▸ **Work required**:
The output should consist solely of the line containing "right hip: (192, 610)" and the lines that follow it through the end of the data below.

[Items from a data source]
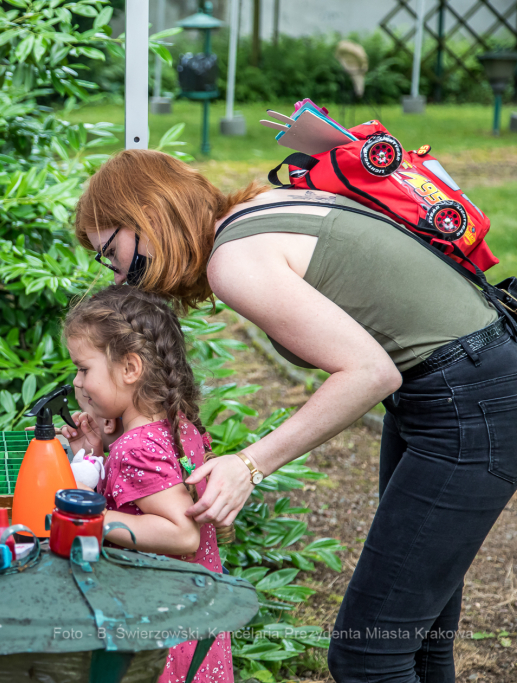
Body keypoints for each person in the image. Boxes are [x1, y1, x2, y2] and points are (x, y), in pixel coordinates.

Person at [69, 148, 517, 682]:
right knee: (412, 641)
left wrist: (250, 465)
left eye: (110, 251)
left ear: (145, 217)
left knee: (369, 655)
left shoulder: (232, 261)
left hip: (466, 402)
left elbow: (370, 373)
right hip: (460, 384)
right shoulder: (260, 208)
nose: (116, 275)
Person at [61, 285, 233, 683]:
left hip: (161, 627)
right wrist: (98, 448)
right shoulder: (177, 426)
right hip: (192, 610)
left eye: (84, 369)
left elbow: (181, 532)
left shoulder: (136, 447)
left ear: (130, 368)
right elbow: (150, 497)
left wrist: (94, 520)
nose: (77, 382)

▸ **Exercise output**:
right hip: (192, 610)
left eye: (84, 369)
left elbow: (181, 532)
left shoulder: (136, 447)
left ear: (130, 368)
right elbow: (150, 497)
left wrist: (94, 520)
nose: (77, 382)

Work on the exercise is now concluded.